Chronic stress conditions experienced by people from stigmatised groups have a significant impact on mental health.

Alarmingly, and counter-intuitively, given that healthcare settings are designed to be health supportive, empirical studies over a 40-year period show that obese people experience weight stigma and discrimination from an array of healthcare professionals.

It has been reported that 69% of doctors, 46% of nurses and 37% of dieticians report biased attitudes towards obese people.

These negative attitudes are even reported by those specialising in obesity management, who have been reported as describing them as lazy, stupid, non-compliant, lacking willpower and undisciplined.

Implicit weight bias among healthcare providers can have an impact on the level of support, care and empathy these obese people receive. Evidence indicates that physicians spend less time in appointments, provide less education about health, and have less respect for those with a higher body weight, and report that caring for them is a greater waste of time compared with thinner people.

Acknowledgement of the detrimental effects of weight stigma in healthcare access and care provision is therefore key to understanding the impact of weight stigma on public health. In addition, there is a need for research that understands the role and impact of stigma in public health settings outside healthcare, reasons for the ambiguity identified among medical professionals, and whether it can be improved through improved education and professional guidelines.

Key to reducing weight bias, stigma and discrimination in healthcare settings is for the professionals themselves to be aware of their own attitudes and behaviours towards people with obesity.

Internalised weight bias is an important consideration for weight bias reduction strategies in healthcare.

For example, those with higher internalised weight bias report less weight loss, lower physical activity levels, higher caloric intake, greater disordered eating behaviours, and even greater cardiometabolic risk.
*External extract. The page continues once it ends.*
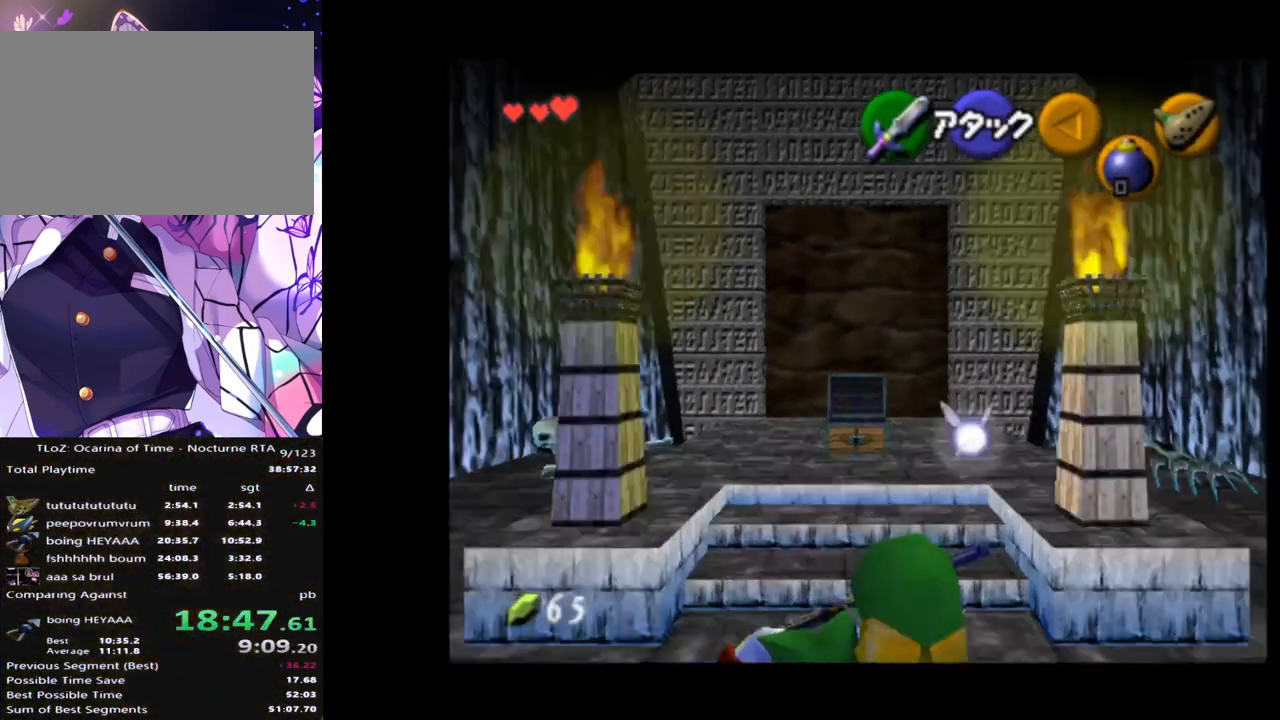
{"buttons": [], "left_stick": "down", "right_stick": "center", "events": [[100, "A", "up"]]}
There is, therefore, a need for more research to better understand, and more effectively assess and reduce, internalised this bias

This is perhaps because behaviour change interventions may not be maximising their potential benefits by ignoring internalised weight bias. Health professionals are advised to address internalised weight bias within any obesity management strategy (i.e, self-compassion as a resource, inducing empathy and influencing controllability attributions, and careful and considered use of language and terminology).

More research also is vital to understand the prevalence and impact of weight bias, stigma and discrimination on care for obese people in South Africa.

There is a need for more research, beyond convenience or treatment-seeking groups, towards replication with more generalisable populations. The development and testing of novel interventions is also needed to reduce weight bias, or its impact on behaviour, in medical trainees, practising physicians, other health professionals, and other health staff.

This is a global phenomenon that needs urgent and aggressive intervention.

Also read:

The science of obesity

W May, JH Goeodeke and M Conradie-Smit write that the genetic and epigenetic variability among individuals influences how they self-regulate food and explains why not all people exposed to obesogenic factors develop obesity. Many genes have been linked to its development and more than 140 genetic regions are now known to influence obesity traits.

The regulation of appetite, body weight and energy balance is highly complex, governed by a network of hormonal signals from the gut, adipose tissue and other organs, as well as neural signals that shape eating behaviours. Many of these signalling pathways are disrupted in obese people.

Since body weight is homeostatically regulated, weight loss triggers physiological adaptations that promote weight regain. These include a decrease in energy expenditure, and hormonal changes that enhance appetite while reducing satiety.

Adipose tissue, they wrote, influences the central regulation of energy homeostasis, and excess adiposity can become dysfunctional, with production of pro-inflammatory cytokines and associated metabolic health complications.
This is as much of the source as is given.